Returning to our evolutionary hypothesis, Li et al.'s data (properly analysed) indicates that the slow-evolving (or slower) Myricaceae originated geographically close to the common ancestor of the BTC clade, but at the same time were evolutionarily closer to the Juglandaceae. It is important to keep in mind that back then, in the Late Cretaceous (or earlier), when all three families evolved, any then-existing systematicists would probably have recognised all three ancestors and their precursors as species of the same genus, or at least genera of the same family. This follows the example of modern-day Fagaceae and Nothofagaceae, where the plastids are geographically strongly constrained and largely decoupled from morphology (taxonomy) and nuclear genealogies.

Alternative topologies can be evolutionary clues

The data of Li et al. (2004) may appear to be quite old, but effectively any inference will find the same patterns for the deep relationships in the Fagales.
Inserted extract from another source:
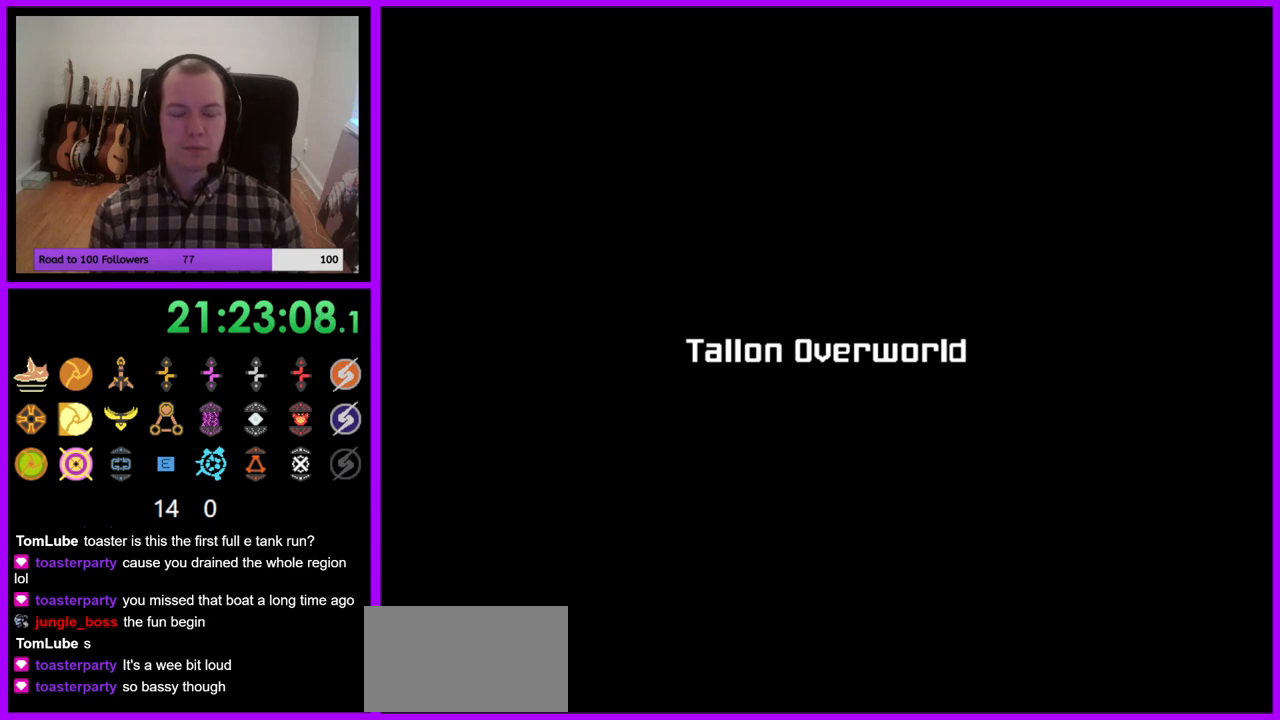
{"buttons": [], "left_stick": "center", "right_stick": "center", "events": []}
But there is no need to stop with "asterisk" branches. Networks, even those inferred using tree frameworks (our bootstrap support networks), can illuminate the reasons for ambiguous support. We can put up evolutionary scenarios to explain ambiguous support (not necessarily involving reticulation) or at least we can discuss ambiguous support in an evolutionary context. What are the topological alternatives (here: Myricaceae sister to Juglandaceae or sister to BTC clade)? Which data support which alternative? Are there evolutionary processes such as ancient hybridisation, incomplete lineage sorting, or simply fast radiation, generating such signals? How does this fit with the fossil record (palaeo-distribution in space and time)?

The "asterisk" branches in the angiosperm Tree of Life may be just as relevant for understanding the evolution of a group as the clear ones. Indeed, they may be even more interesting to look at. For sure, they should not be regarded in general as just indecisiveness of available data, i.e. topological uncertainty.